[Source data]
---
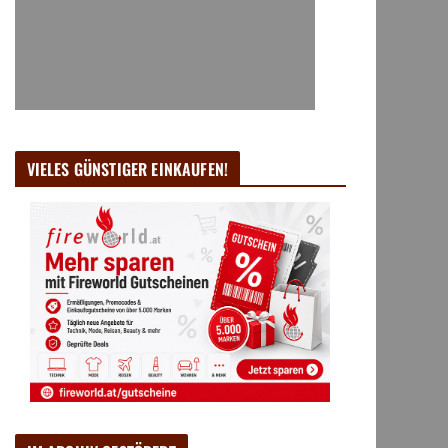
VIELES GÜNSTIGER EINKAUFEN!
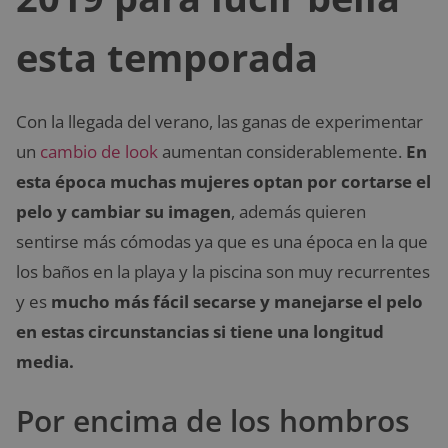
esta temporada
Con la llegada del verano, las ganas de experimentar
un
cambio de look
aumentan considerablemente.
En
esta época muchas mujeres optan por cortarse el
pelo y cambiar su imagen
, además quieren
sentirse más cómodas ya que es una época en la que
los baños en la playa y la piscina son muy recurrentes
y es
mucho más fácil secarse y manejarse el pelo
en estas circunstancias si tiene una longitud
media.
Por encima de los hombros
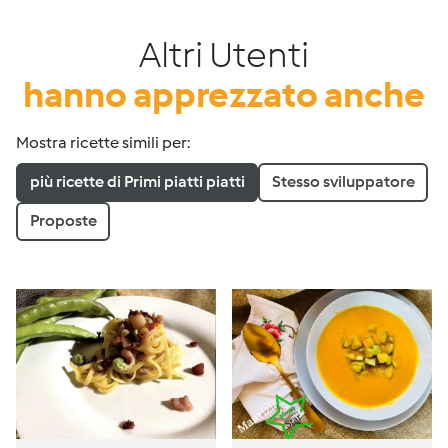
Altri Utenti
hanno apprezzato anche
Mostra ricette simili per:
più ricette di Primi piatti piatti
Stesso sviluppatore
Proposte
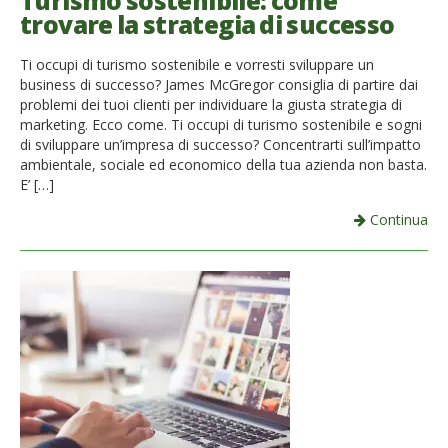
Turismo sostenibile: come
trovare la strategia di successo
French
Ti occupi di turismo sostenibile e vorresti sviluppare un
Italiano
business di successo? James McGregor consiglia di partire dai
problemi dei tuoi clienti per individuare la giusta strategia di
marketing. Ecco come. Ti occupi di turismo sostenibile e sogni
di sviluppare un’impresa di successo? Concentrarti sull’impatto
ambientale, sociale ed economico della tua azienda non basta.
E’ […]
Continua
---
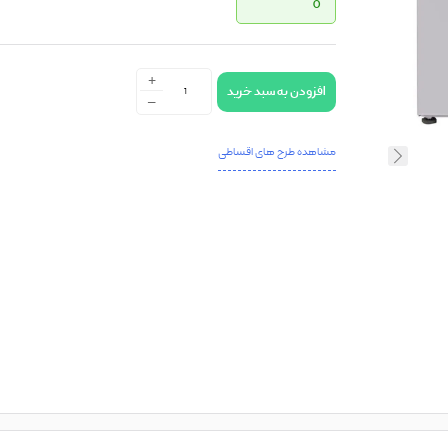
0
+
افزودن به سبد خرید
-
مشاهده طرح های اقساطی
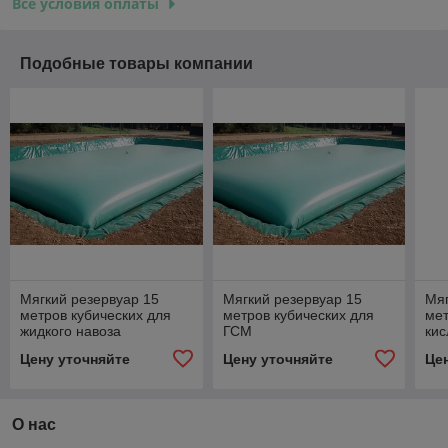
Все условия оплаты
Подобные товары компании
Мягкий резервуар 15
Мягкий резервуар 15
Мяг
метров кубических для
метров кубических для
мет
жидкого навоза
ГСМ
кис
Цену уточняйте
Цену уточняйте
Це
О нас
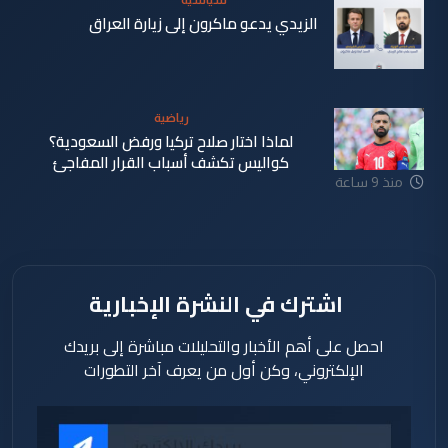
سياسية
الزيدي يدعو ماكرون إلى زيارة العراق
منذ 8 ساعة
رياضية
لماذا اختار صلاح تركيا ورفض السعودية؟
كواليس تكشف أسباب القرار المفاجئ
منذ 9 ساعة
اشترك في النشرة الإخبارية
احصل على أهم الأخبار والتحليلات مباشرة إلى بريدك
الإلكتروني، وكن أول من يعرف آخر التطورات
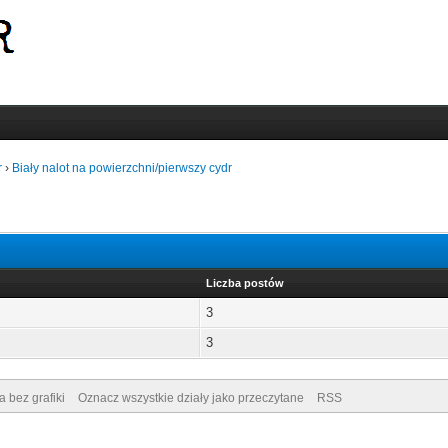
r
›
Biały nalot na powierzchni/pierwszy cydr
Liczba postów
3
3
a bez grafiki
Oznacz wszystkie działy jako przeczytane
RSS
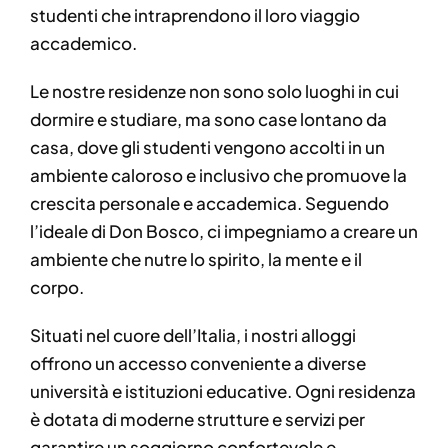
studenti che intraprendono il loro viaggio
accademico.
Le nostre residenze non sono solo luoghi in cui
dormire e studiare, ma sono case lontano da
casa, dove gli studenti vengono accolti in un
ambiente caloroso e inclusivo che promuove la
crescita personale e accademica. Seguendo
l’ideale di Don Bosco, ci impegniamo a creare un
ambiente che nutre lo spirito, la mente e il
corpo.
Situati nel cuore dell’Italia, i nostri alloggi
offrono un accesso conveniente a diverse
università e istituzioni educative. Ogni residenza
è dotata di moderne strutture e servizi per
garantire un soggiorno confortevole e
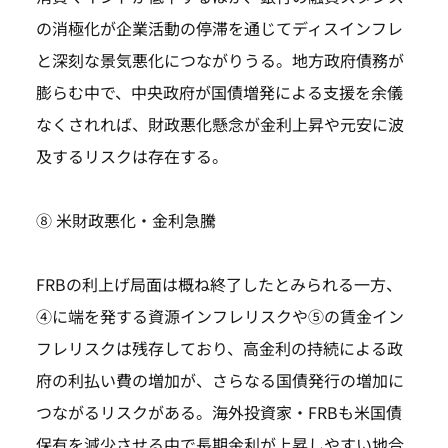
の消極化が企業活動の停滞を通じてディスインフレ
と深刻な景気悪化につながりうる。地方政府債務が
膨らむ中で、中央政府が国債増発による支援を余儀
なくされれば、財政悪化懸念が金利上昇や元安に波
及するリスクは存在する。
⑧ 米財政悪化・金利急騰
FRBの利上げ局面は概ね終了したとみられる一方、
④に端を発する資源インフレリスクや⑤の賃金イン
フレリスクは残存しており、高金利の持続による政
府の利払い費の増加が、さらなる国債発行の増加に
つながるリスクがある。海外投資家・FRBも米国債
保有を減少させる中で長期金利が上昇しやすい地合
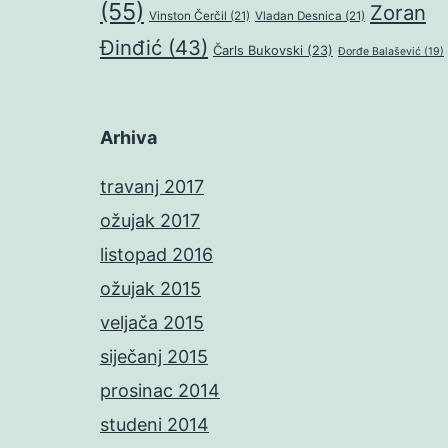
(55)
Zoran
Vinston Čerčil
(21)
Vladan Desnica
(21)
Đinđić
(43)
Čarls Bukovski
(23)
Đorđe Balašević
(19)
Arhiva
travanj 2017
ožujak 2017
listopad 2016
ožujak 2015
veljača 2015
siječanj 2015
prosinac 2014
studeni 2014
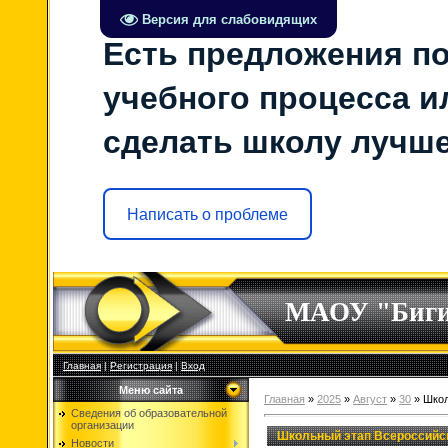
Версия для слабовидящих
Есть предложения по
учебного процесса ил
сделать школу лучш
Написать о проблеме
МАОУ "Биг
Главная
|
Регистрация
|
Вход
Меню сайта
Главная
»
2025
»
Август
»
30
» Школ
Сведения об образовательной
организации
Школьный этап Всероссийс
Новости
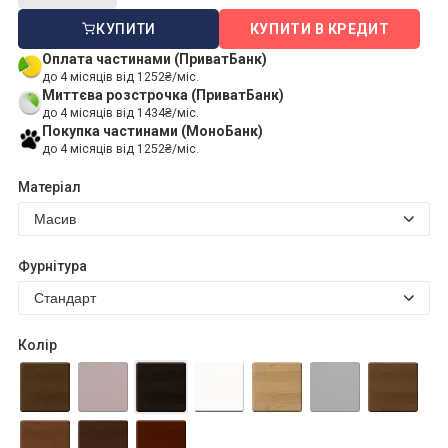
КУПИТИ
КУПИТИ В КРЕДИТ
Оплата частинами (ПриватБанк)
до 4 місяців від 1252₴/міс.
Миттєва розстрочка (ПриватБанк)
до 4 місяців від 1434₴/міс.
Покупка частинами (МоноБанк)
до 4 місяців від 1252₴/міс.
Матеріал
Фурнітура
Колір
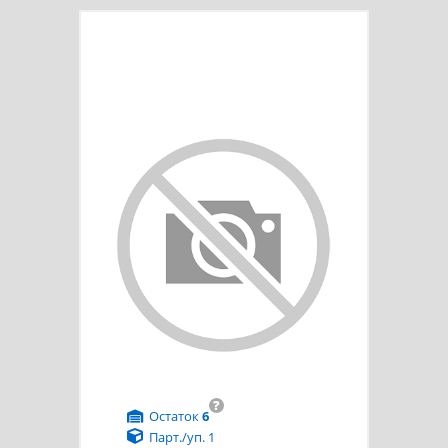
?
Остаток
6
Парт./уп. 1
---
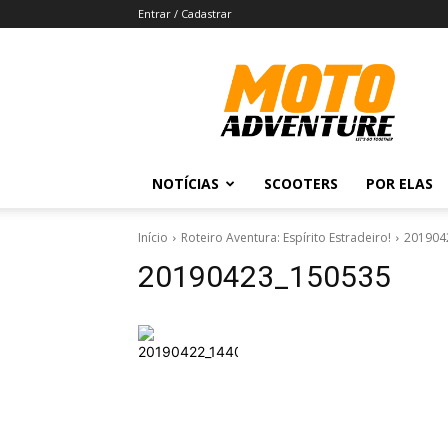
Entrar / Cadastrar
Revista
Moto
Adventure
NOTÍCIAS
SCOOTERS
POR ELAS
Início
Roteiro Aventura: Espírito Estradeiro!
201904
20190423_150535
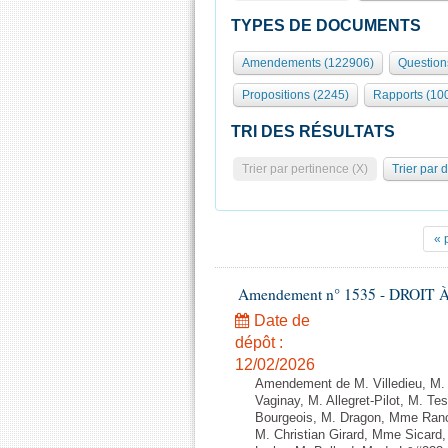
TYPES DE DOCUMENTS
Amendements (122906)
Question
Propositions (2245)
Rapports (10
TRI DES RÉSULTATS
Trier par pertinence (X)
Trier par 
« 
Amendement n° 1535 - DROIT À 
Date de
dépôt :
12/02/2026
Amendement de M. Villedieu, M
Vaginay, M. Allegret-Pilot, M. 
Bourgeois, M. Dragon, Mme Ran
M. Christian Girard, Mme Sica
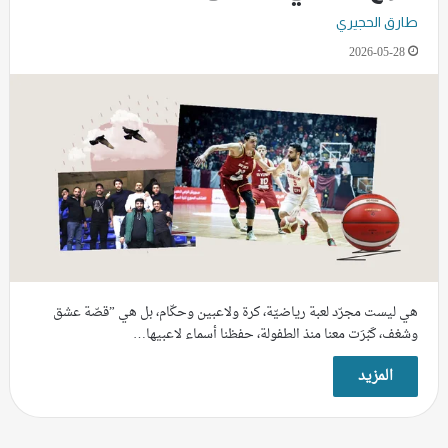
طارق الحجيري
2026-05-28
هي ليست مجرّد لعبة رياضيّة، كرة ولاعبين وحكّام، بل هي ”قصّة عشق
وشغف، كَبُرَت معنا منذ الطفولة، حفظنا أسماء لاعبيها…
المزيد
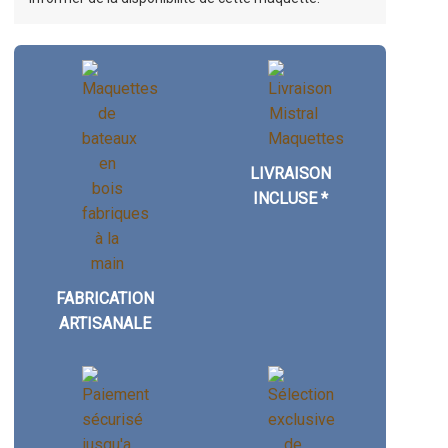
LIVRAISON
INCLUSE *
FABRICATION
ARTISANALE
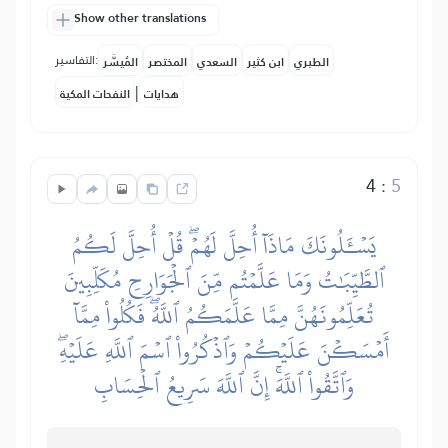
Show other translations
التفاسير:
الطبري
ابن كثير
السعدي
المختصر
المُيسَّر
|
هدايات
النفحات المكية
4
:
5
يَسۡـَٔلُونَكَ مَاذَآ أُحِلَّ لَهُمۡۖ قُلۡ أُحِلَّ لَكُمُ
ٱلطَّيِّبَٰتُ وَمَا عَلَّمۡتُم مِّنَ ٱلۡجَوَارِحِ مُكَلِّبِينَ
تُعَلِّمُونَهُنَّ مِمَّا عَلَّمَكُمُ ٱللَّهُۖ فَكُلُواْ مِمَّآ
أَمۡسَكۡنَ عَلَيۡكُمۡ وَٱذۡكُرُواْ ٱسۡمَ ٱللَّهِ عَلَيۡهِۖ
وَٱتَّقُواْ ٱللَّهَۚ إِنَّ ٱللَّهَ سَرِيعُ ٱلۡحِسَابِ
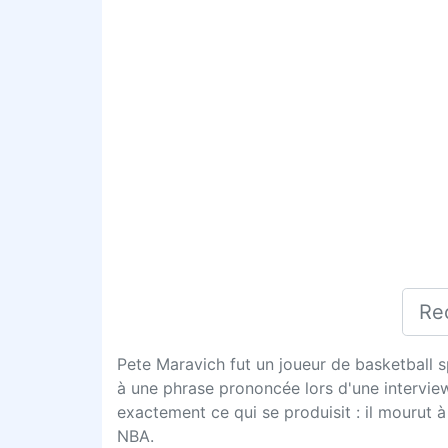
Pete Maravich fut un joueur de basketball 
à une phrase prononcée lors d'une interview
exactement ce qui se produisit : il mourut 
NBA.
---
[Exercise]
Copy word for word the lines of the listing above, starting at the line that contains "の消極化が企業活動の停滞を通じてディスインフレ" and ending at the line that contains "保有を減少させる中で長期金利が上昇しやすい地合", with both of those lines included.

[Response box]
の消極化が企業活動の停滞を通じてディスインフレ
と深刻な景気悪化につながりうる。地方政府債務が
膨らむ中で、中央政府が国債増発による支援を余儀
なくされれば、財政悪化懸念が金利上昇や元安に波
及するリスクは存在する。
⑧ 米財政悪化・金利急騰
FRBの利上げ局面は概ね終了したとみられる一方、
④に端を発する資源インフレリスクや⑤の賃金イン
フレリスクは残存しており、高金利の持続による政
府の利払い費の増加が、さらなる国債発行の増加に
つながるリスクがある。海外投資家・FRBも米国債
保有を減少させる中で長期金利が上昇しやすい地合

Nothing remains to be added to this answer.